* _SELECTED EXTRACT_
She was never in a good mood and had a hard time showing positive feelings.  I remember once
when I was about thirteen, I had been in my mom’s room getting something and she pushed me onto
the bed and sat on me.

"I wish you would go crazy like me!" she yelled for about half an hour.  I figured I was safer with this
psycho parent if I just laid there, still, beneath her petite body, while she yelled and pulled my hair.

My head was sore when I finally squeezed my way to freedom, ran into her bathroom, locked the
door and crawled out the window.  I can only figure that, at that moment, she must have been
stressed out of her mind.  When I told friends the story, because it was funny to portray my mom
shaking my hair in her fists, yelling, "I want you to go crazy!" my listeners’ eyes would widen in
disbelief, but they laughed because I did.

Another memory I've hung onto was the night I came home after midnight, when I was a junior in
high school taking an evening college course at the University of Oklahoma.  Instead of going
straight home, I stopped at a friend’s house and we hung out for a while.  I had never been out so late
before.  

"Where were you?" my mom sobbed, when I got home.

"I was talking to Chris," I told her.  "Sorry, I didn’t know it was so late."  I felt bad to see her so
worried.

"You could have called," was all she said.

She wasn't angry; she didn't even want to punish me.  She was probably glad to hear that I had been
doing something social and didn’t want to discourage me.  I remember being glad to see a kind
emotion come from her.  She did love me; it was just hard for her to show it.

When I thought back, then, to the Saturday morning breakfast table, which was just far enough into
the past to have been when things were somewhat normal, I wanted to be there again.  I wanted to
ask each family member how that Saturday scene had changed to a more drastic later life.  I wanted
to understand my parents and siblings.

Always the energetic, social child, I wanted to do everything.  I worked hard in high school and went
to college, but my parents couldn’t support me monetarily.  So, I worked while I attended school and
took a long time to graduate.  The first few years of college, I was out-of-state pursuing these goals,
while my family went haywire with divorce and death.

I often wonder what made the family tension finally become so unbearable.  
Was my mom just too
high-strung for my sensitive Dad?
My parents got a divorce during my second year in college.

"He would disappear for days. I just couldn’t handle it any longer," said my mom.

I wasn't able to ask my dad for his side of the story, because after the divorce, he ran from the family
and remarried.  One year after the divorce, my mom married a guy that was seven years younger
and had the energy to keep up with her.  My dad remarried quickly to a woman that was over ten
years older than he was and looked like she could be his mother.  Dad also left the church we had
grown up in as a family and became a Jehovah’s Witness.

* _WORK ITEM_
Using the memoir excerpt, decide whether each statement agrees with it, and back each yes or no with the decisive words quoted from it: (a) The narrator took an evening college course at the University of Oklahoma while a high school junior. (b) The narrator's parents divorced during the narrator's first year of college. (c) The man the narrator's mother married after the divorce was older than she was. Rely only on the memoir excerpt.

* _COLLECTED MATERIAL_
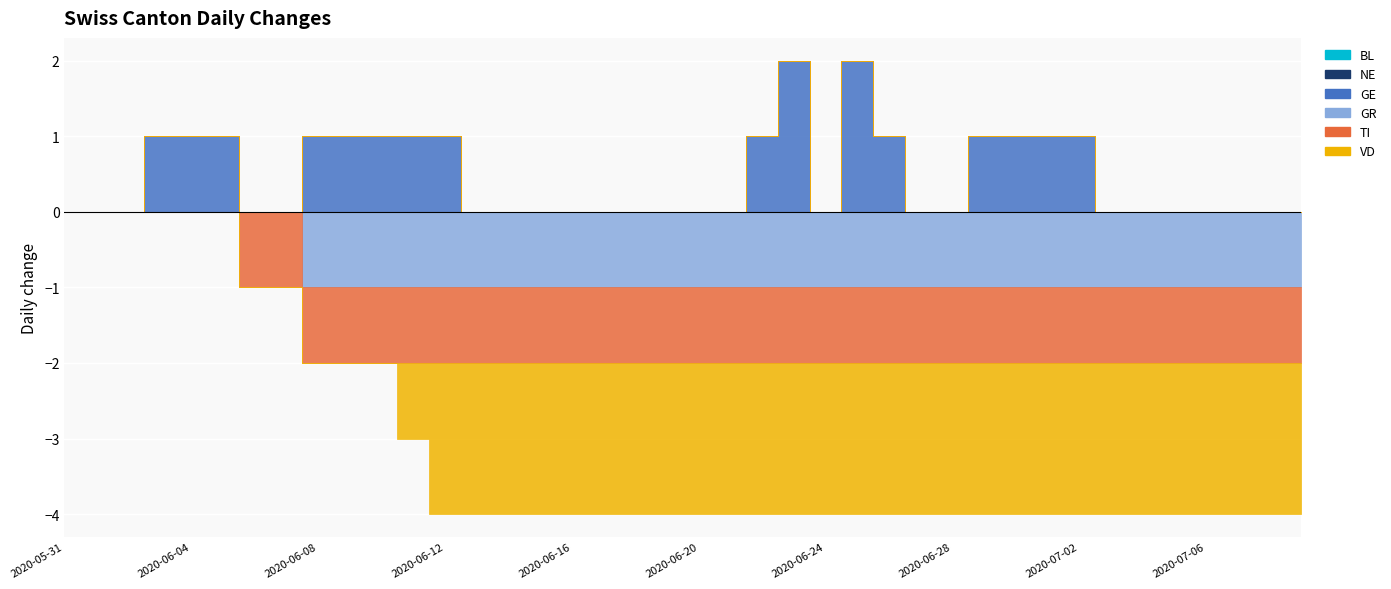

At which category is the sum across all series the highest?

2020-06-03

* _TASK SOLUTION_
(a) Yes: "when I was a junior in high school taking an evening college course at the University of Oklahoma"
(b) No: "My parents got a divorce during my second year in college."
(c) No: "my mom married a guy that was seven years younger"